Might I trouble you by asking which path you would take? The best advice I have been given so far is the following - But I'm still figuring out how to interpret it.

"You'll need to do something with the correct sample rate to read the pulses of SMPTE packets and save the state in an array. Then you parse the array to determine the time. After that, what you do with the time is up to you."

I would appreciate any advice from you. It's surprising that these things are still using STMTE. Part of me thought this would have faded with the use of tape machines.

-J
It's not a matter of what can or can't be accomplished. It's a matter of how much time you have in conjunction with your willingness, and budget.

buildafriend

okay heres some info..

https://blog.etcconnect.com/2017/02/time-smpte-works/
It's not a matter of what can or can't be accomplished. It's a matter of how much time you have in conjunction with your willingness, and budget.

allanhurst

#12
Oct 13, 2017, 01:31 am Last Edit: Oct 13, 2017, 01:44 am by allanhurst
I've no idea if SMPTE code is still used ( it counted in frames : 24,25 or 30 per second - confusing, eh?)

 - I've been out of that industry for a long time - I did say 'similar' - you'd need some sort of timing reference.

Is your problem then just interfacing to such a standard time reference?

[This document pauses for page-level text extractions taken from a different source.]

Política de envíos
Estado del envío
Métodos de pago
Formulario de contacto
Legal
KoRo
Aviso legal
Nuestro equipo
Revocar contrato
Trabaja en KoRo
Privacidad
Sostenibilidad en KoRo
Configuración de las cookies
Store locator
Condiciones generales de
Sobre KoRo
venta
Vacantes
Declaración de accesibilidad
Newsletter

Remember an arduino has a very limited memory - you'll need a means of storing pot(s)  movements against this time reference  and over-writing that when the operator over-rides the previously stored sequence. SD card perhaps ? 

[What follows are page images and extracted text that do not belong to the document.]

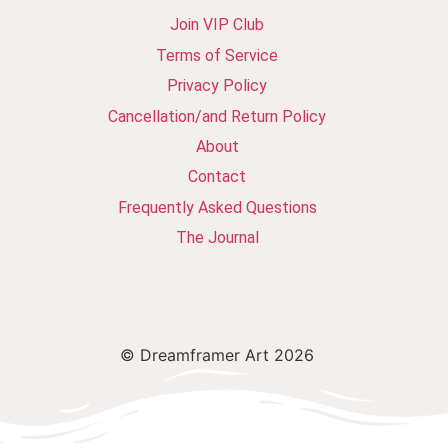
Join VIP Club
Terms of Service
Privacy Policy
Cancellation/and Return Policy
About
Contact
Frequently Asked Questions
The Journal
© Dreamframer Art 2026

Note I don't use the word 'engineer' for such a person...  I bet few of them even know Ohms's law!


Allan

ps regards to Ian!

Delta_G

#13
Oct 13, 2017, 01:45 am Last Edit: Oct 13, 2017, 01:59 am by Delta_G
I'm sorry for seeming irritable if at all towards you there is just so much bad advice out there that it really does become troublesome to find good information.
How does being a dick to people help you get better information?  Just curious.
If at first you don't succeed, up - home - sudo - enter.

allanhurst

#14
Oct 13, 2017, 01:58 am Last Edit: Oct 13, 2017, 02:07 am by allanhurst
I concur.

I'm trying to be helpful and polite - but  I do hope you'll improve your attitude,  buildafriend, if you want want much help from the many high-grade professionals on this forum.

We don't wave credentials and degrees around, but you can bet there are plenty.